Indian multinationals have to pay 15% global minimum tax in Europe
New Delhi, April 28, 2024
Indian multinational enterprises will have to start reviewing and accounting for any additional tax liability as per the global tax reform signed off by over 130 countries, including India.
Indian multinationals with a presence in 18 European Union nations, the UK, Vietnam and South Korea will be subject to a 15% global minimum tax rule after they implemented rules for the tax reform, experts said.
Some 130 countries, including India, have signed off on the global tax reform. But the countries mentioned above have implemented domestic rules, which are effective from 1 January 2024 or later.
In an analysis shared exclusively with Mint, Deloitte said that given the implementation of the Global Anti-Base Erosion (GloBE) rules in these countries from 1 January, Indian headquartered multinational business groups with a presence there will be required to comply with the GloBE rules even if New Delhi is yet to implement it.

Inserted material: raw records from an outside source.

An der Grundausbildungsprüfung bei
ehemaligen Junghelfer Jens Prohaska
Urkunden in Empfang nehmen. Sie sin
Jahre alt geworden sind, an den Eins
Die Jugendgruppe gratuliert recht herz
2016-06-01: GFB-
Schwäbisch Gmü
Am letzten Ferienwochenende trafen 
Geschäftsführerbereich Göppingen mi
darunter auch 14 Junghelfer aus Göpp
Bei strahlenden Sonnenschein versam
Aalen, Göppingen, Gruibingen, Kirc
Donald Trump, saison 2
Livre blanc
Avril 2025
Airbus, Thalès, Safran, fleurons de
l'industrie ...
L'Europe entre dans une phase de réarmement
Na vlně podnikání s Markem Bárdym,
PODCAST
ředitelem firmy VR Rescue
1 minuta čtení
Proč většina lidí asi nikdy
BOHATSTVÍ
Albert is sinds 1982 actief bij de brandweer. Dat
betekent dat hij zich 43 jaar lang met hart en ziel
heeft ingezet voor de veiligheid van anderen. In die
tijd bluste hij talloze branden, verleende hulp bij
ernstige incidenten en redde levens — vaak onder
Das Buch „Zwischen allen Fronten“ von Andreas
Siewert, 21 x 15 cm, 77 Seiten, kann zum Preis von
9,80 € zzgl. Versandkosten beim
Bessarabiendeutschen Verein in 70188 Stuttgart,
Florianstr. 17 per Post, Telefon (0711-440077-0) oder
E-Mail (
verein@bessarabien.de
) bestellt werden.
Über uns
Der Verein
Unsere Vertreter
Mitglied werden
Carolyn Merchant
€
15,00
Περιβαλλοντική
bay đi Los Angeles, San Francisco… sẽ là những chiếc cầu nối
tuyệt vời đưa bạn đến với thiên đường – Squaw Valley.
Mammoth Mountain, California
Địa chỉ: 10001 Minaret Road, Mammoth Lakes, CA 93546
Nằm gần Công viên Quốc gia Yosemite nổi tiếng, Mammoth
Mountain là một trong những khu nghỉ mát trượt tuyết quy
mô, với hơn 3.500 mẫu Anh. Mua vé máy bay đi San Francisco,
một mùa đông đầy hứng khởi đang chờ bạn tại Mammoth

Accordingly, Indian multinational groups will have to provide for top-up tax, if applicable, in their financial statements for the year ended 31 March 2024, Deloitte said in its analysis.
Eighteen of the EU's 27 nations have put in place domestic laws for the global minimum tax as per a EU directive, Deloitte said.
The 15% global minimum tax rule–agreed to by the 130 countries in 2021 to prevent tax avoidance by multinationals—allows them to levy a ‘top-up tax’ on the intermediate holding company or the ultimate parent of an entity which artificially shows profits in a low-tax jurisdiction.
The global minimum tax regime is also referred to as pillar two of the drive against tax avoidance.
The top-up tax is the difference between the globally agreed minimum tax rate of 15% and the effective tax rate (ETR) the entity in the low-tax jurisdiction is subject to. If the low-tax country does not neutralise its tax advantage by introducing what is called a Qualified Domestic Minimum Top-up Tax (QDMTT), the intermediate holding company or the ultimate parent in other jurisdictions will be subject to a top up tax.
Even in cases where the intermediate holding company or the ultimate parent is in a low-tax jurisdiction, the global tax deal allows a way of neutralizing the tax advantage by subjecting group entities in countries with above 15% tax rates to additional tax.
The consequences of failure to pay up the new tax "would be a top-up tax in the jurisdiction applicable," explained Rohinton Sidhwa, partner, Deloitte India.
“Ideally most headquarter jurisdictions would impose the top-up tax but under some circumstances it could be other jurisdictions that the multinational enterprise operates in, or alternatively, the tax jurisdiction where the income arises could impose a Qualified Domestic Minimum Top-Up Tax (QDMTT)," said Sidhwa.
Companies reviewing operating structures
Most businesses are reviewing their operating structures and are evaluating if top up taxes apply and if they do, how to minimize the impact on global effective tax rate or ETR, he added.
For India, many experts expect that the Central Board of Direct Taxes (CBDT) to come out with legislative amendments to the Income Tax Act to implement the global minimum tax regime and to levy any top up tax it needs to.
An email sent to the spokesperson for the finance ministry and to CBDT on Thursday seeking comments for the story remained unanswered at the time of publishing. The government will be coming out with a Finance Bill as part of the full budget for FY25 in July as the interim budget did not have a Finance Bill.
Amit Maheshwari, tax partner at tax and consulting firm AKM Global said Indian headquartered groups with subsidiaries in low tax jurisdictions, especially those which have already announced implementation of the 15% global minimum tax regime, should evaluate its impact while preparing consolidated group financials.
“Also, these companies need to analyse their existing transfer pricing arrangements and supply chains," said Maheshwari. Transfer pricing refers to the valuation of multinational firms’ intra-group transactions across different countries that have a bearing how income is recognized in these countries.
Maheshwari said Indian subsidiaries of overseas headquartered groups will not have much impact of pillar two since the effective tax rates in India (including newly setup manufacturing business) are already more than the minimum 15% prescribed by pillar two.
“Notably, companies whose effective tax rate is lower than 15% due to tax incentives or profit linked deductions, may have to evaluate the impact of Pillar 2, when implemented," said Maheshwari.
“We are on the cusp of a new era in international taxation," Deloitte said in its analysis, adding that independent of when and how India implements the GloBE rules, Indian multinational groups will have to comply with this regime in the jurisdictions where they operate.
“It is imperative that multinational enterprise groups understand how to navigate the pillar two framework and are implementation ready," the analysis said.